HENDERSON adds: “There’s an album I’m working on with the band — Innes Watson, Duncan Lyall, Hamish Napier and Andrea Gobbi — now which is much more what Hearts Broken, Heads Turned should have been. It’s going to be far more tune based and more the album that people would have expected me to make.”

Henderson’s restless energy is, it seems, not just the key to his ability to juggle two careers but also the key to his music. Once known primarily as a piper, the release of Hearts Broken, Heads Turned revealed a singer/songwriter of sublime talent and a musician with the confidence to always challenge himself.

“Everyone now wants to put someone in a box which is annoying. Everyone assumes they know what someone is just by knowing their name. There are genres within genres and you don’t just have to fall in one of them.”

“I didn’t come through music in a formally educated way so everything in an educational sense I’ve wanted to get from music I’ve had to teach myself. Maybe then as a side effect of that you’re much more aware of what your shortcomings might be.

“So over the last couple of years I’ve been trying to compose more and compose in different ways and also arrange more.

“I produced an album last year for Cuig, a young Irish trad band, so it’s that thing of just trying to fall out of one zone and into another.

“I’ll always be a piper, though,” Henderson adds. “I’m melodically led as a person. But it’s all these other things I want to experience.

“It’s like a musical fear of missing out — wanting to do other things and wanting to stretch myself.”

With his driven nature and desire to experience all things musical, can Henderson ever envisage reaching a point where he might feel the need to turn his back on medicine and concentrate solely on his music?

“I couldn’t really do it without the medicine,” Henderson says. “In some ways for a musician music is a selfish thing. I play music because it makes me happy so it’s nice to go into work for 12 hours and concentrate on making other people happy or better. I couldn’t ever pack in the medicine. I will always see myself as a doctor. It keeps me sane — same way as I’d never quit the music. I think I have a nice balance for me just now. It’s really beneficial for me.”

Next up for Henderson — after a quick jaunt to Derry for a gig with the Ulster Orchestra — is another Celtic Connections appearance, this time at the Mitchell Theatre this Friday with his own band.

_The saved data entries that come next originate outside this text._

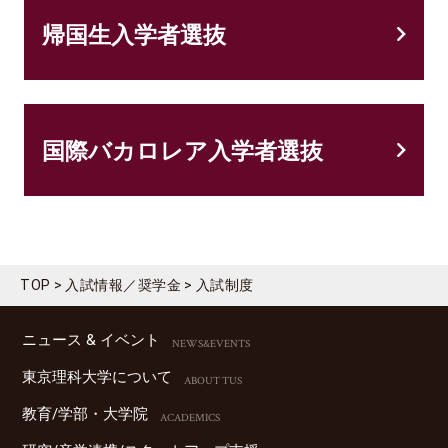
帰国生入学者選抜
国際バカロレア入学者選抜
TOP
入試情報／奨学金
入試制度
ニュース & イベント
NEWS&EVENTS
東京理科⼤学について
ABOUT TUS
教育/学部・⼤学院
ACADEMICS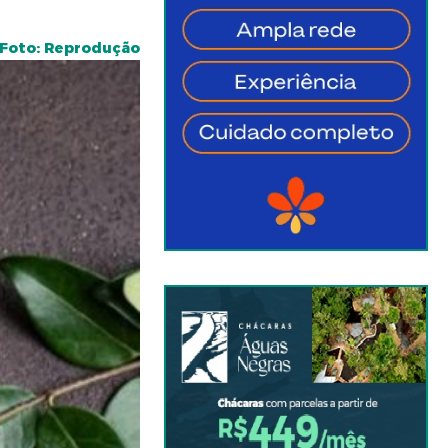
Foto: Reprodução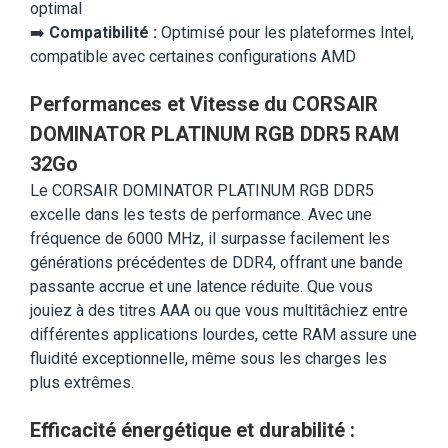
optimal
➡️
Compatibilité :
Optimisé pour les plateformes Intel,
compatible avec certaines configurations AMD
Performances et Vitesse du CORSAIR
DOMINATOR PLATINUM RGB DDR5 RAM
32Go
Le CORSAIR DOMINATOR PLATINUM RGB DDR5
excelle dans les tests de performance. Avec une
fréquence de 6000 MHz, il surpasse facilement les
générations précédentes de DDR4, offrant une bande
passante accrue et une latence réduite. Que vous
jouiez à des titres AAA ou que vous multitâchiez entre
différentes applications lourdes, cette RAM assure une
fluidité exceptionnelle, même sous les charges les
plus extrêmes.
Efficacité énergétique et durabilité :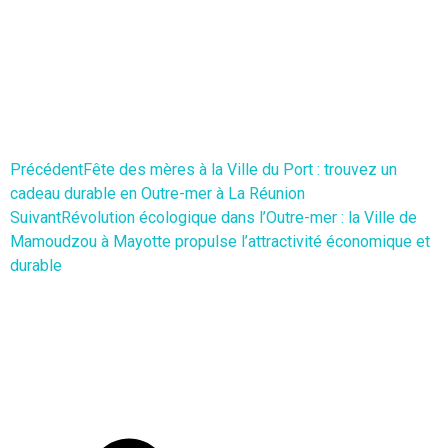
Précédent
Fête des mères à la Ville du Port : trouvez un
cadeau durable en Outre-mer à La Réunion
Suivant
Révolution écologique dans l’Outre-mer : la Ville de
Mamoudzou à Mayotte propulse l’attractivité économique et
durable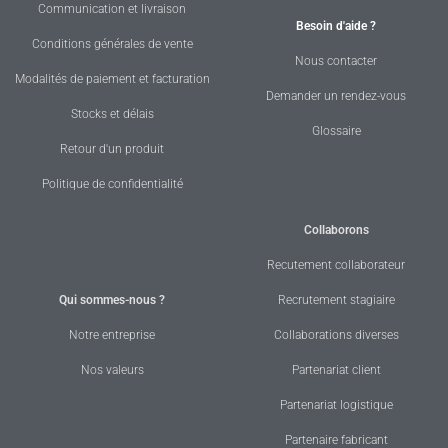
Communication et livraison
Besoin d'aide ?
Conditions générales de vente
Nous contacter
Modalités de paiement et facturation
Demander un rendez-vous
Stocks et délais
Glossaire
Retour d'un produit
Politique de confidentialité
Collaborons
Recutement collaborateur
Qui sommes-nous ?
Recrutement stagiaire
Notre entreprise
Collaborations diverses
Nos valeurs
Partenariat client
Partenariat logistique
Partenaire fabricant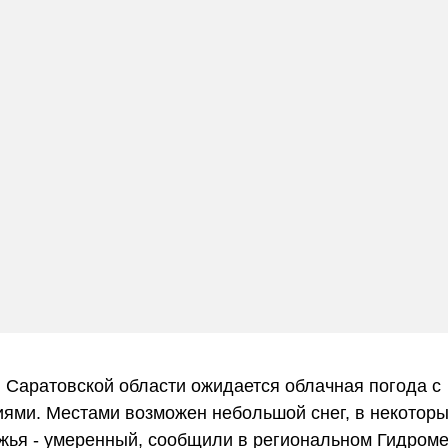
 Саратовской области ожидается облачная погода с
ями. Местами возможен небольшой снег, в некоторы
ья - умеренный, сообщили в региональном Гидроме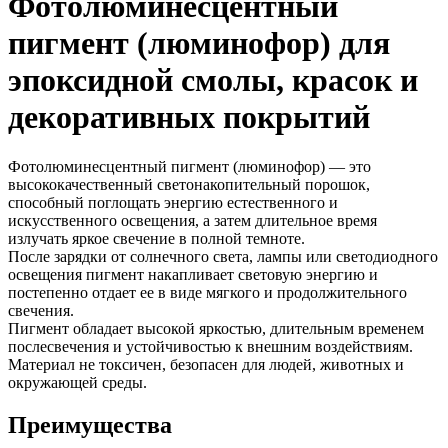
Фотолюминесцентный
пигмент (люминофор) для
эпоксидной смолы, красок и
декоративных покрытий
Фотолюминесцентный пигмент (люминофор) — это
высококачественный светонакопительный порошок,
способный поглощать энергию естественного и
искусственного освещения, а затем длительное время
излучать яркое свечение в полной темноте.
После зарядки от солнечного света, лампы или светодиодного
освещения пигмент накапливает световую энергию и
постепенно отдает ее в виде мягкого и продолжительного
свечения.
Пигмент обладает высокой яркостью, длительным временем
послесвечения и устойчивостью к внешним воздействиям.
Материал не токсичен, безопасен для людей, животных и
окружающей среды.
Преимущества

“This is going to be a nice little acoustic version of the band,” Henderson says. “It’s going to give us scope to do some versions of stuff from Hearts Broken, Heads Turned and some older stuff too, as well as some tunes which will be on the new album.”

And after that?

“I have an Irish tour in February and then I need to finish off the new album and then we’ll be back in the US following on from our recent gig at Times Square, so there’s going to be lots going on.

“And I need to revalidate as a doctor as well,” Henderson adds.

For Henderson there seems to be no prospect of slowing down and for that both the musical and medical worlds can be thankful.